それで一度、いらだちをぶつけたことがある。
『言いたいことがあるなら、はっきり言いなさいよ。あんたにはりっぱな口がついてるでしょうが』
やつあたりもいいところだ。周囲に翻弄される玲一を、母親に蔑ろにされる自分に重ねていた。
とはいえ、幸恵と彼との接点などそれくらいであったし、向こうもほとんど覚えていないだろう。せいぜい、「そんな同級生もいたな」というていどに違いない。
だから、こうして親しげに笑いかけられるような立場ではない。むしろ幸恵にとっては、一方的に鬱憤をぶつけてしまったという後ろめたさがある。
間違っても「婚約者を妹に略奪された」なんて、みじめな姿を見られたい相手ではない。
なぜだ。ホームページにはたしかに、門倉という中年の弁護士の写真が載っていたというのに。
「では、花岡さん。お話をお伺いします」
真面目な顔をして、玲一がうながす。
どうしたものか、と逡巡しながら、幸恵は先ほど秘書の女性が置いていったコーヒーをすすった。
(……あ、おいしい)
これは豆にこだわっているな、なんてどうでもいいことを考える。――現実逃避とも言う。
玲一はすでに同級生ではなく、弁護士としての顔をしている。こうやって切り替えができるあたり、公私混同しないタイプなのだろう。彼は昔から優秀だったし、任せたらいい仕事をしてくれるかもしれない。

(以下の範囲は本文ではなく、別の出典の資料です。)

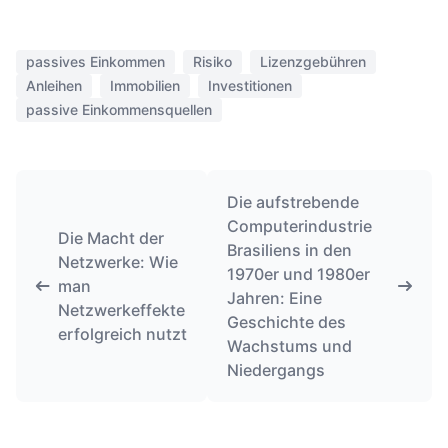
passives Einkommen
Risiko
Lizenzgebühren
Anleihen
Immobilien
Investitionen
passive Einkommensquellen
Die aufstrebende
Computerindustrie
Die Macht der
Brasiliens in den
Netzwerke: Wie
1970er und 1980er
man
Jahren: Eine
Netzwerkeffekte
Geschichte des
erfolgreich nutzt
Wachstums und
Niedergangs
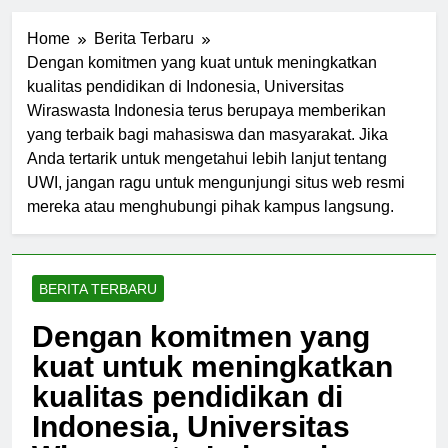
Home
Berita Terbaru
Dengan komitmen yang kuat untuk meningkatkan
kualitas pendidikan di Indonesia, Universitas
Wiraswasta Indonesia terus berupaya memberikan
yang terbaik bagi mahasiswa dan masyarakat. Jika
Anda tertarik untuk mengetahui lebih lanjut tentang
UWI, jangan ragu untuk mengunjungi situs web resmi
mereka atau menghubungi pihak kampus langsung.
BERITA TERBARU
Dengan komitmen yang
kuat untuk meningkatkan
kualitas pendidikan di
Indonesia, Universitas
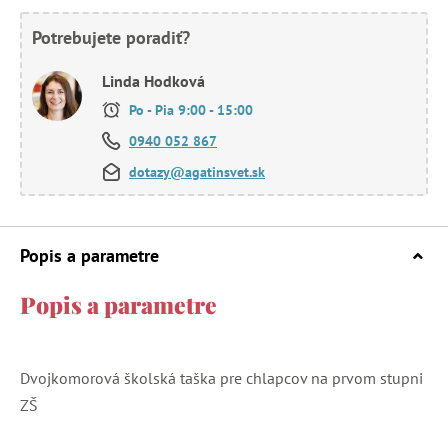
Potrebujete poradiť?
Linda Hodková
Po - Pia 9:00 - 15:00
0940 052 867
dotazy@agatinsvet.sk
Popis a parametre
Popis a parametre
Dvojkomorová školská taška pre chlapcov na prvom stupni
ZŠ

だが、嫌だ。知り合いに弱みを見せるのは、幸恵が最も苦手な行為だった。
迷っているのが伝わったのだろう、玲一が穏やかな口調で語りかける。
「ご心配には及びません。ここで知りえたことは、決して口外しないと誓います。弁護士には守秘義務がありますから」
彼の顔は真剣そのものだ。その力強い視線を受けて、幸恵の心臓がどきりと波打った。
意志の強そうな眼光は、かつての彼にはなかったものだ。あのころの玲一は美少女と見まごうほど中性的な容姿で、男の匂いに乏しかった。
今はどこか野性味が加わり、男性特有のしなやかな色気が感じられる。女性と勘違いされることは、もうないだろう。
幸恵がとっさに目の前の彼と、同級生の和泉玲一を結びつけられなかったのは、そういった理由からだった。
「……ちなみに、ホームページにも載ってた門倉弁護士という方は……?」
「今は多数の案件を抱えていて、時間を取るのが難しいですが、ご希望されるならできる限り対応いたしますよ」
自分のためを思うならば、別の弁護士に代えてもらったほうがいい。彼はおそらくまだ新人だし、もっと経験豊富なベテランのほうが、いい結果を出してくれるだろう。幸恵を裏切った連中を見返すためには、力のある弁護士についてもらう必要がある。幸い、幸恵は金には困っていない。
それなのに、気づけば口を開いていた。